- _INFORMATION SHOWN_
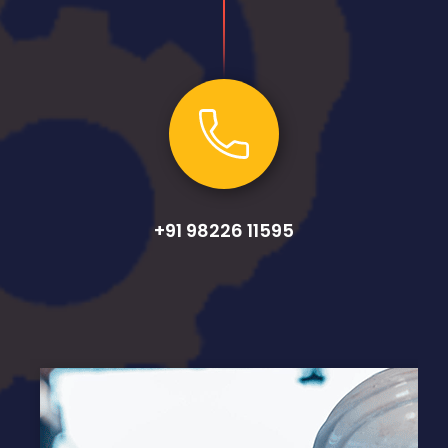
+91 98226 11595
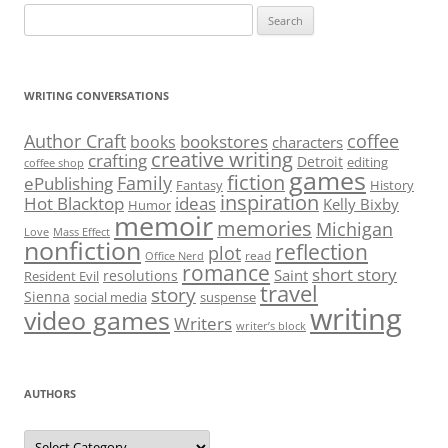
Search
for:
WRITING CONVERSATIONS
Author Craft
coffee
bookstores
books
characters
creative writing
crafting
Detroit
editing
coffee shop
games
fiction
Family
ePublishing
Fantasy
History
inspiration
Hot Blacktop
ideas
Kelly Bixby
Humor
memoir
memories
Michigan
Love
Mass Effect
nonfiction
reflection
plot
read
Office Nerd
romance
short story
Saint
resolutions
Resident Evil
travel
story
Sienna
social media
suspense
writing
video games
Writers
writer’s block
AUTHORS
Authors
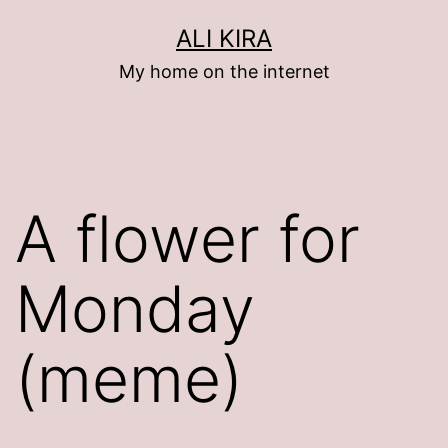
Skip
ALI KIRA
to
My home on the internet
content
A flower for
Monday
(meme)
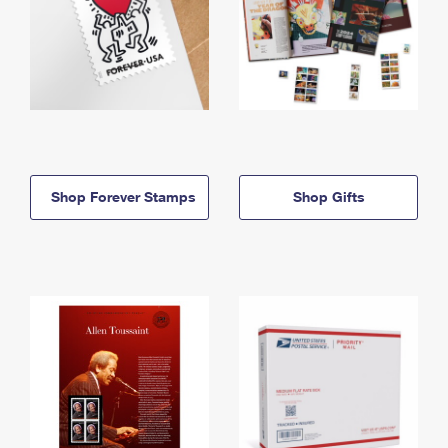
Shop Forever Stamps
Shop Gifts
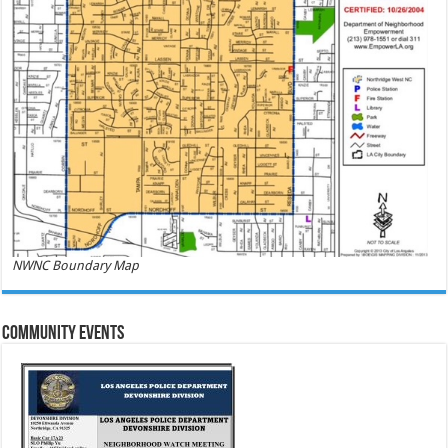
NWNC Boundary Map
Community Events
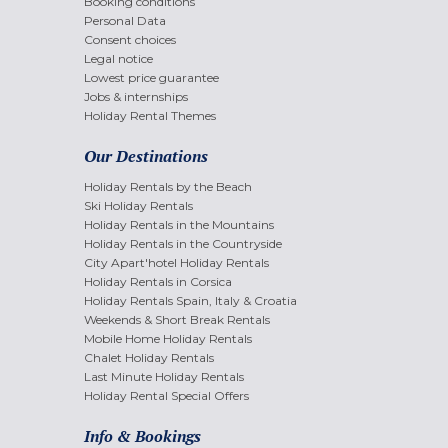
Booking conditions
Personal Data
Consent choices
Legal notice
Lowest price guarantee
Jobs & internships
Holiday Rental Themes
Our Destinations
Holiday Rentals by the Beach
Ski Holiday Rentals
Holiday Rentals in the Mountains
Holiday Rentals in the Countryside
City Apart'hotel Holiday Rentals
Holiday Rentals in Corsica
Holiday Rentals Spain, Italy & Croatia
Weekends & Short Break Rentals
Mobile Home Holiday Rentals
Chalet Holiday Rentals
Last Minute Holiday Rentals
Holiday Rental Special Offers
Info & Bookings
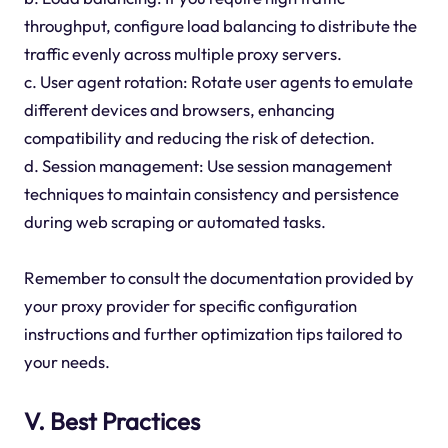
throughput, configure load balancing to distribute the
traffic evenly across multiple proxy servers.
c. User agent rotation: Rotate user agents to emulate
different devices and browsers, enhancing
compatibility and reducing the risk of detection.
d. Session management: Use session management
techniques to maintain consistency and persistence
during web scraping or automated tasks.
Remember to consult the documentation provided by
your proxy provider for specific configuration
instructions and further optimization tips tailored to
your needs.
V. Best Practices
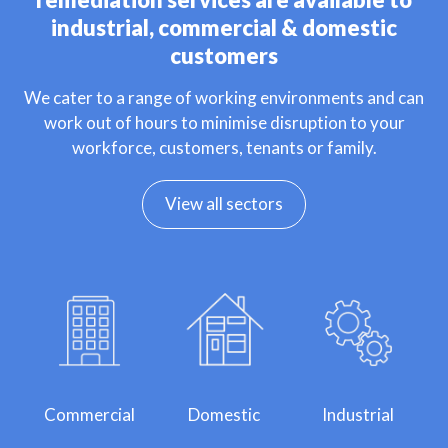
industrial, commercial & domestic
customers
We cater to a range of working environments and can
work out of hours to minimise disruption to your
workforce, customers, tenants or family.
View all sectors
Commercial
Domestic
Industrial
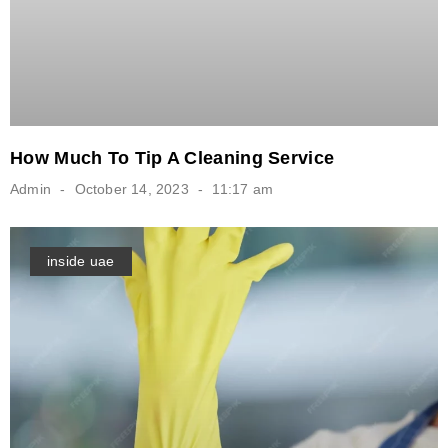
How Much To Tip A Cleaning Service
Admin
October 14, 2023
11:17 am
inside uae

- _TASK DETAILS_
Write the records above out again word for word, skipping each picture.

- _ANSWER FOR THIS EXERCISE_
+91 98226 11595
Search
for:
WRITING CONVERSATIONS
Author Craft
coffee
bookstores
books
characters
creative writing
crafting
Detroit
editing
coffee shop
games
fiction
Family
ePublishing
Fantasy
History
inspiration
Hot Blacktop
ideas
Kelly Bixby
Humor
memoir
memories
Michigan
Love
Mass Effect
nonfiction
reflection
plot
read
Office Nerd
romance
short story
Saint
resolutions
Resident Evil
travel
story
Sienna
social media
suspense
writing
video games
Writers
writer’s block
AUTHORS
Authors
Skip
ALI KIRA
to
My home on the internet
content
A flower for
Monday
(meme)
Shop Forever Stamps
Shop Gifts
NWNC Boundary Map
Community Events
Booking conditions
Personal Data
Consent choices
Legal notice
Lowest price guarantee
Jobs & internships
Holiday Rental Themes
Our Destinations
Holiday Rentals by the Beach
Ski Holiday Rentals
Holiday Rentals in the Mountains
Holiday Rentals in the Countryside
City Apart'hotel Holiday Rentals
Holiday Rentals in Corsica
Holiday Rentals Spain, Italy & Croatia
Weekends & Short Break Rentals
Mobile Home Holiday Rentals
Chalet Holiday Rentals
Last Minute Holiday Rentals
Holiday Rental Special Offers
Info & Bookings
throughput, configure load balancing to distribute the
traffic evenly across multiple proxy servers.
c. User agent rotation: Rotate user agents to emulate
different devices and browsers, enhancing
compatibility and reducing the risk of detection.
d. Session management: Use session management
techniques to maintain consistency and persistence
during web scraping or automated tasks.
Remember to consult the documentation provided by
your proxy provider for specific configuration
instructions and further optimization tips tailored to
your needs.
V. Best Practices
industrial, commercial & domestic
customers
We cater to a range of working environments and can
work out of hours to minimise disruption to your
workforce, customers, tenants or family.
View all sectors
Commercial
Domestic
Industrial
How Much To Tip A Cleaning Service
Admin
October 14, 2023
11:17 am
inside uae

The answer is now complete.